Construct an angle of $45°$ at the initial point of a given ray and justify the construction.

Answer 1

Step 1: Constructing an angle of $90°$

Let us draw a ray $\mathrm{OA}$ and considering $\mathrm{O}$ as a centre with any radius, draw an arc that cuts $\mathrm{OA}$ at $\mathrm{B}$.

Considering $\mathrm{B}$ as a centre with the same radius as before, mark a point $\mathrm{C}$ and then considering $\mathrm{C}$ as a centre and the same radius, mark a point $\mathrm{D}$ on the previously drawn arc.

Now let us take $\mathrm{C}$ and $\mathrm{D}$ as the centre and radius more than $\frac{1}{2}\mathrm{CD}$, draw two arcs that intersect each other at $\mathrm{P}$.

Now the ray $\mathrm{OP}$ is joined which makes an angle of $90°$.

Thus, $\angle \mathrm{AOP}=90°$ .

Step 2: Bisecting the angle of $90°$

Let $\mathrm{OP}$ intersects the original arc at $\mathrm{Q}$.

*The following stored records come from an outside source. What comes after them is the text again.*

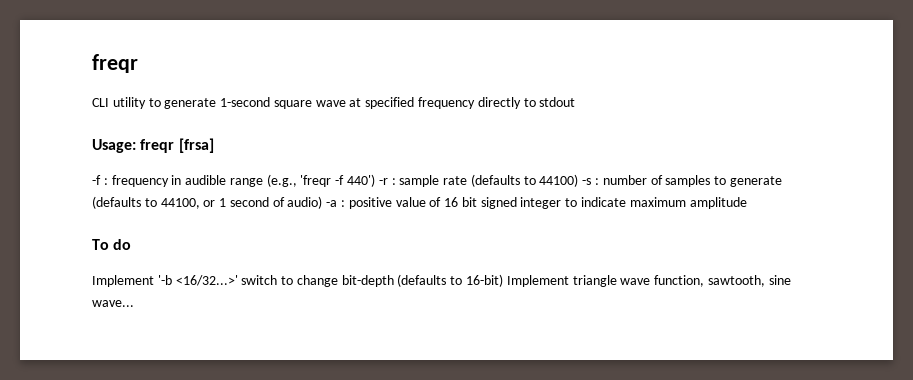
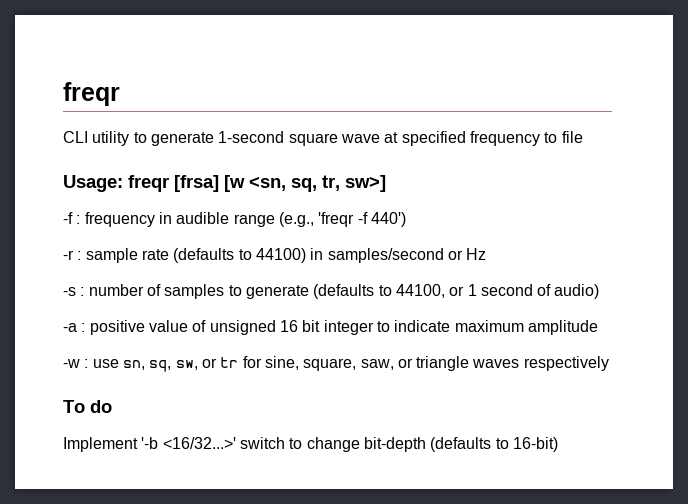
[477,97,576,109] directly to stdout -> [544,131,583,143] to file
(214, 145) none -> [224,175,386,192] [w <sn, sq, tr, sw>]
(376, 180) none -> (406, 219) //
(579, 180) none -> [310,248,487,263] in samples/second or Hz //
(323, 202) none -> (600, 291) //
(442, 202) none -> [209,320,276,335] unsigned
[480,197,517,209] signed -> (321, 326) none
(747, 203) none -> [63,356,609,372] // -w : use sn, sq, sw, or tr for sine, square, saw, or triangle waves respectively
[506,275,791,287] [92,300,134,307] Implement triangle wave function, sawtooth, sine wave... -> (558, 444) none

Considering $\mathrm{B}$ and $\mathrm{Q}$ as centre and radius greater than $\frac{1}{2}\mathrm{BQ}$, draw two arcs intersecting at point $\mathrm{R}$. Join $O\mathrm{R}$.

Thus, $\angle \mathrm{AOR}=45°$.

Justification

From the construction,

$\angle \mathrm{AOP}=90°$

The perpendicular bisector from the point $\mathrm{B}$ and $\mathrm{Q}$, divides the $\angle \mathrm{AOP}$ into two halves. So it becomes

$\angle \mathrm{AOR}=$ $\frac{1}{2}\angle \mathrm{AOP}$

$\angle \mathrm{AOR}=$$\frac{1}{2}\times 90°=45°$

Hence Proved.